AKIPRESS.COM - A team of archaeologists from Warsaw discovered a rich, previously unknown cluster of rock carvings in Uzbekistan. There could be thousands of depictions of animals, mainly ibexes; the oldest ones were made several thousand years ago, researchers estimate, Science in Poland reports.

Researchers from the University of Warsaw have been conducting research in the Chatkal Mountains in the northwest of Uzbekistan for several years. So far, they have focused on excavations. They discovered the traces of several camps from 40,000 years ago.

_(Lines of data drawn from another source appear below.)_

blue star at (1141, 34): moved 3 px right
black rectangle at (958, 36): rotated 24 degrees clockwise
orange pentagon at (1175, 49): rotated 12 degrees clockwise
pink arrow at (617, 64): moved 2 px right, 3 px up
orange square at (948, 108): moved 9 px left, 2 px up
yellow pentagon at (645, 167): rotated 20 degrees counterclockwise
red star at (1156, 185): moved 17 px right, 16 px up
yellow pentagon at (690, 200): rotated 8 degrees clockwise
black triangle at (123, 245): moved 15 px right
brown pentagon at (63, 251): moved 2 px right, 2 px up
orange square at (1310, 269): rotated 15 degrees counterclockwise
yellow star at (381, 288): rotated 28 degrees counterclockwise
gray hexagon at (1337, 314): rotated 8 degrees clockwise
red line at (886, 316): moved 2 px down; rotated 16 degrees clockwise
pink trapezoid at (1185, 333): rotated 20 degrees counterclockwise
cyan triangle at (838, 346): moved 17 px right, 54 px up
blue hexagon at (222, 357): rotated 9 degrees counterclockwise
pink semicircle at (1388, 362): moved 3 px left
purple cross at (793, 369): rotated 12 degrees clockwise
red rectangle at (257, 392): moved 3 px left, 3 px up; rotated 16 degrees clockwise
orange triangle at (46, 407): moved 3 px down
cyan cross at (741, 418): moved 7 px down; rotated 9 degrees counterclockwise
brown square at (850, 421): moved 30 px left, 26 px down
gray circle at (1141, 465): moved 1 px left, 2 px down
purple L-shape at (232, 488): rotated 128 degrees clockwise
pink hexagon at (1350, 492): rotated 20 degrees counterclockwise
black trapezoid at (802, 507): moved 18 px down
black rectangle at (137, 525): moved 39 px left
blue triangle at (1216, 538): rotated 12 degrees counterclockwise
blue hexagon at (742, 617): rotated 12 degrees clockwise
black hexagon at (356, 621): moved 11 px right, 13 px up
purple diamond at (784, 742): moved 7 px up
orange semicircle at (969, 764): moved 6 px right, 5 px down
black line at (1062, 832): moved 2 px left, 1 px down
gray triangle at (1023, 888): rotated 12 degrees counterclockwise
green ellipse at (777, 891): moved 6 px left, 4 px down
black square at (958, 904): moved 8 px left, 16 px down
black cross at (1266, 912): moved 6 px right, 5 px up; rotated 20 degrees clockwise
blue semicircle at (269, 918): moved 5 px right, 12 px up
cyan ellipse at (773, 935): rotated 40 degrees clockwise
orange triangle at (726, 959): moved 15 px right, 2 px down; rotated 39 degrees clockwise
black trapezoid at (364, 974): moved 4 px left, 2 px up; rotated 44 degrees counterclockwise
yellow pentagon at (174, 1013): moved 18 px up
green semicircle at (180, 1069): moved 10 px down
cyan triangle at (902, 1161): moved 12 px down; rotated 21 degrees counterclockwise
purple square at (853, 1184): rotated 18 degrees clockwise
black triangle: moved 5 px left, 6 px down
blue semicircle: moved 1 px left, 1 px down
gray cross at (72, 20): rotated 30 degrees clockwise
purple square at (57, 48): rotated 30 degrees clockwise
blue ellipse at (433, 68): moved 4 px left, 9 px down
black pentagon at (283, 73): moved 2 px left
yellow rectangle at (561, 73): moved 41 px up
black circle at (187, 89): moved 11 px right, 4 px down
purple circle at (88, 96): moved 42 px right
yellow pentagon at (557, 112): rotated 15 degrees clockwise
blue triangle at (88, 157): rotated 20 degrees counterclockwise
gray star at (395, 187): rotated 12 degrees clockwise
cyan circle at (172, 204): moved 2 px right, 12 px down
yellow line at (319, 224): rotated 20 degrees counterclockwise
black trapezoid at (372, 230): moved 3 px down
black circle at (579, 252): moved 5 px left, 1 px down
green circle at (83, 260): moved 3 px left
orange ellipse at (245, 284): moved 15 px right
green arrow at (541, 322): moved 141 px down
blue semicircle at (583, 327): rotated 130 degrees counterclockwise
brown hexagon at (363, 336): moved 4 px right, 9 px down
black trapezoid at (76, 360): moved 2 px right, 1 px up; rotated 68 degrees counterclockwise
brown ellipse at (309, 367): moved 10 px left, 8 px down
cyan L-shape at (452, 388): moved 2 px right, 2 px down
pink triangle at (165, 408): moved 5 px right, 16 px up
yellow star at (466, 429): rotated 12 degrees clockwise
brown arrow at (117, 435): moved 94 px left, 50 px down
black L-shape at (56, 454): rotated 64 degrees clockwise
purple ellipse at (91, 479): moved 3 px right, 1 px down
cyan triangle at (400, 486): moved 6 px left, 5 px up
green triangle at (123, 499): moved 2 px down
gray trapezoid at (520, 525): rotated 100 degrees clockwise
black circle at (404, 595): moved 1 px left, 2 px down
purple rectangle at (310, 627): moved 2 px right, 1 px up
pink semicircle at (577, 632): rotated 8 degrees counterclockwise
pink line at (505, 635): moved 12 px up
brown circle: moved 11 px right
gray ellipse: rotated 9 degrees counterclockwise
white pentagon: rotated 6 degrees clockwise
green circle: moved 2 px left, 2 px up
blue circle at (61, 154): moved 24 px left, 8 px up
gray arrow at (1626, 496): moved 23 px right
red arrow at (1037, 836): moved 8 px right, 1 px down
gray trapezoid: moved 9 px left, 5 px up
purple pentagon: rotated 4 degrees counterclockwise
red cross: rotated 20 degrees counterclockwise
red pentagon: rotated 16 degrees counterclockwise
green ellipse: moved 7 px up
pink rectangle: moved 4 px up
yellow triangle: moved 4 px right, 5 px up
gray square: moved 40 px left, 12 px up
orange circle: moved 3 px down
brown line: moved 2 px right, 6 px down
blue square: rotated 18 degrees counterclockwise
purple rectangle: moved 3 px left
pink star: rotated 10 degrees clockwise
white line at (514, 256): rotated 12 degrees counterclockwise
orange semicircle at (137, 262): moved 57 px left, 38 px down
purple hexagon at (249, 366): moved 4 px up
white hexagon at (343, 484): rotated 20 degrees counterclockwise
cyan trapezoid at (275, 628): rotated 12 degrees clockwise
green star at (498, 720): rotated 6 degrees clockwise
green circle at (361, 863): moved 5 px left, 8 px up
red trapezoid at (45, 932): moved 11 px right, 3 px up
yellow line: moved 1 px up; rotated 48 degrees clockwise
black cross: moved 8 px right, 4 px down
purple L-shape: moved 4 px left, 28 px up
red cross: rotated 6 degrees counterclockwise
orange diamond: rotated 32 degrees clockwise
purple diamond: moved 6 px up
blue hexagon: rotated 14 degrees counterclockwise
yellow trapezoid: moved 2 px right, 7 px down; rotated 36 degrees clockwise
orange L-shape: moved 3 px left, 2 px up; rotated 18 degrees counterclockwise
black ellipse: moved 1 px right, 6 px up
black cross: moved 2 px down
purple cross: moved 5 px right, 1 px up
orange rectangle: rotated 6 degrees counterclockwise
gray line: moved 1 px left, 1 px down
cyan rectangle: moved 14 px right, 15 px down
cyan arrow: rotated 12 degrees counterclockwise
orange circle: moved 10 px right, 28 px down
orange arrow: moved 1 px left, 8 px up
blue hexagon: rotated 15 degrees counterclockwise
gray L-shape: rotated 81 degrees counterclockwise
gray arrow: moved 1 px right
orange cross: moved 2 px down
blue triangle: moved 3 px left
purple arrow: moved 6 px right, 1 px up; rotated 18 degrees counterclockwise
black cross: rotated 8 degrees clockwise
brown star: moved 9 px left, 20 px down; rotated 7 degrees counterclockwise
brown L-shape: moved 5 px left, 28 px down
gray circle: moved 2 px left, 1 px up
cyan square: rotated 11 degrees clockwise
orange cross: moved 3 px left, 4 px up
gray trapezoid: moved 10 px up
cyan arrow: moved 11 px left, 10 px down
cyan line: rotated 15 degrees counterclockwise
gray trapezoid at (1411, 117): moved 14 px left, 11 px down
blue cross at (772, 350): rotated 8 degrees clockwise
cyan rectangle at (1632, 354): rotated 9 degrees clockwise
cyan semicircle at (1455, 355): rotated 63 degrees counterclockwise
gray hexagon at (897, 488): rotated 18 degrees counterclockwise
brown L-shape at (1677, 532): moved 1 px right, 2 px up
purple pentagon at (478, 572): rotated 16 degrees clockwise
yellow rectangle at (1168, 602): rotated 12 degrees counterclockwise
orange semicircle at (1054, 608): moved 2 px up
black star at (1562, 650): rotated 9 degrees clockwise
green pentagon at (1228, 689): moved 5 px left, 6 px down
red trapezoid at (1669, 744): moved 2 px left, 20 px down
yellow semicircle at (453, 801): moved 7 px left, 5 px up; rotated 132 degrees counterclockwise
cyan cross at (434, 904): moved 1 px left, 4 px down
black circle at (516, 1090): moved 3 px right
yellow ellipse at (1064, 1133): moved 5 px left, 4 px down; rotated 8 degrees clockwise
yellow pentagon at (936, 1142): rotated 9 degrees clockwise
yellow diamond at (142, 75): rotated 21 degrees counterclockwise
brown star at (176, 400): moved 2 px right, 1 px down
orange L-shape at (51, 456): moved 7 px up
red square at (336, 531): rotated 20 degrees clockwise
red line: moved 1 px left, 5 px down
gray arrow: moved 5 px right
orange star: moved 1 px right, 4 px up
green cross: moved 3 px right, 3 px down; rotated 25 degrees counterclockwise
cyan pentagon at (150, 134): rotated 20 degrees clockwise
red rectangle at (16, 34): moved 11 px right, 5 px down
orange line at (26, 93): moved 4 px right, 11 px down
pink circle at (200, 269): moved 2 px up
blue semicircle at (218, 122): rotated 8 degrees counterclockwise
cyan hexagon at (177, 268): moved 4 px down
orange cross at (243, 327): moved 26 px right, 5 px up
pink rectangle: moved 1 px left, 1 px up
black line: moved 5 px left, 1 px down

"We received a signal from the local population that in a place close to our excavations there are visible carvings on the rocks. We decided to have a look. It turned out that the information was good. The number of carvings is enormous. Until now they were completely unknown to scientists," says Dr. Małgorzata Kot from the Institute of Archaeology of the University of Warsaw, head of excavations in the area where the carvings were discovered. The research is financed by the National Science Centre.

The cluster of petroglyphs (rock carvings) is located on the slopes of the high mountain valley Kyzyl Dara. They are made on huge flat rocks located at an altitude of 2500 to 3100 m a.s.l. According to Dr. Kot, this is one of the highest situated places of this type with rock art in Uzbekistan. Rocks with carvings stretch over an area of several hundred meters.

Depictions of ibexes predominate among the carvings. Researchers base this interpretation on huge, curved horns of animals. "The carvings probably depict Siberian ibexes. They are the largest ibex species on Earth. They are currently on the list of endangered species" - says a member of the research team Michał Leloch, who made preliminary documentation of some of the discovered petroglyphs. The length of the horns of these animals can reach nearly one and a half meters. Male Siberian ibexes weigh over 100 kg.

Scientists want to return there next year for a longer period and to document other carvings, also using kites.